C’est ce qu’ils disent de moi depuis que j’ai fait ces choix. À les entendre, est sauvage celui qui ne rentre plus dans les normes dressées par la société. Est sauvage celui que ladite société ne cherche plus à comprendre. Est sauvage celui qui vit à l’écart, que la démarche soit volontaire ou non.

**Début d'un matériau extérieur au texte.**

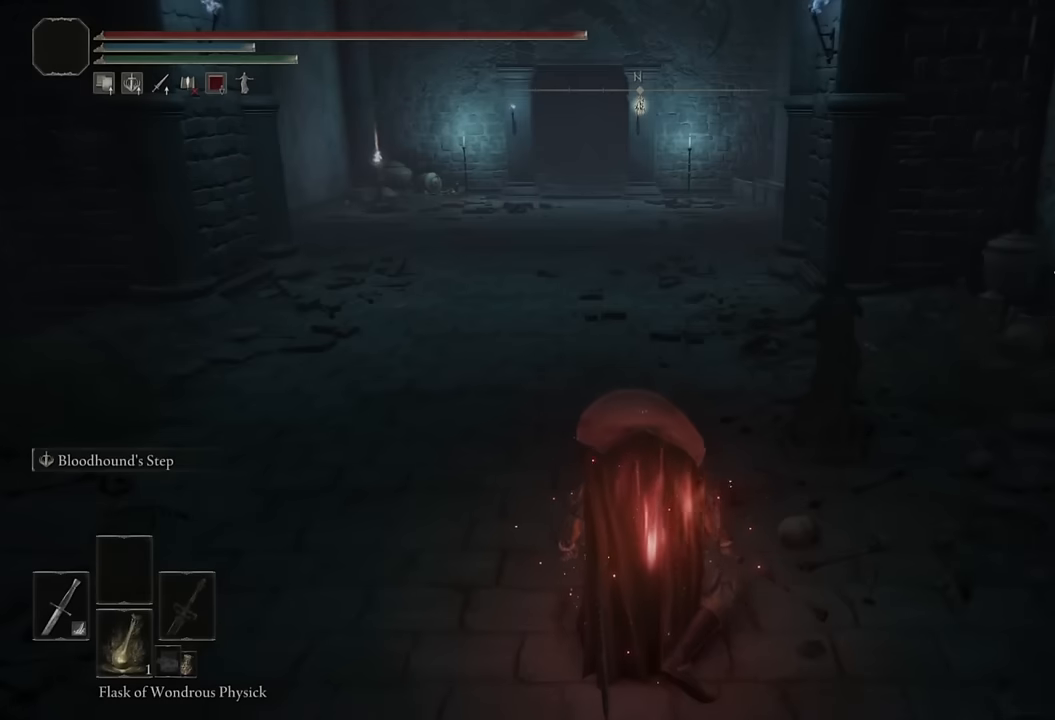
{"dt_ms": 500, "buttons": ["CIRCLE"], "left_stick": "up", "right_stick": "center", "events": []}
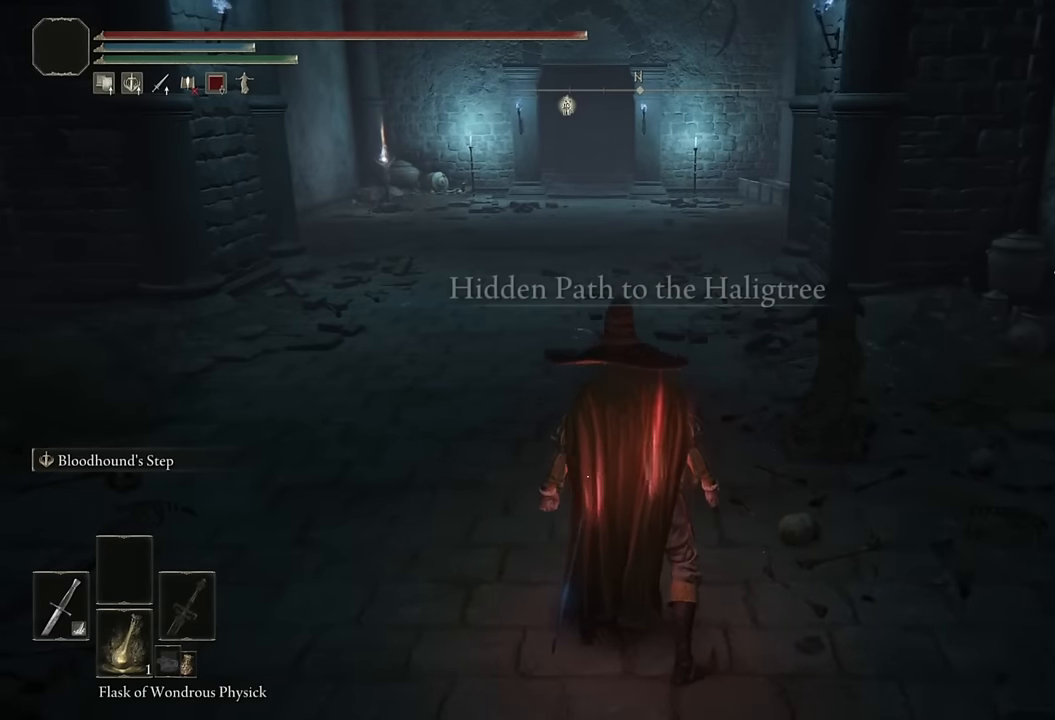
{"dt_ms": 500, "buttons": ["CIRCLE"], "left_stick": "up", "right_stick": "center", "events": []}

Oui, je vis reclus, en marge. Dans un trou paumé à la campagne, une maison que beaucoup considèreraient en ruines. Pourtant, j’y suis à l’abri du vent et des intempéries, j’ai de la place pour un potager et quelques poules, et j’ai de quoi glaner de quoi compléter mes casseroles dans les bois alentours. Serait-ce là les critères qui me qualifient de sauvage ? Ce mode de vie à l’ancienne, comme j’ai pu l’entendre parfois, de la bouche de ceux qui

Les gens sont une contrainte pour moi, c’est pour ça que je m’évertue autant à les fuir. C’est qu’en société, il faut veiller à bien parler à bien paraître, gérer son emploi du temps en fonction des autres, de leur disponibilité de leur humeur, planifier, se souvenir des dates importantes, quelle perte considérable d’énergie tout ça représente pour moi ! Dans les faits, je vois donc peu de monde, et tant mieux, j’ai moins d’occasions d’entendre leurs critiques. Il en suffit de peu. L’écho des mots résonne longtemps dans le gouffre de la solitude. Et les rares fois où je sors, où je reçois vieux amis ou visiteurs de passage, j’ai systématiquement le droit à leur refrain. Quelle vie de sauvage ! Et alors, en quoi c’est si sauvage, en quoi ça vous dérange, moi je vis très bien comme ça, beaucoup mieux qu’avant !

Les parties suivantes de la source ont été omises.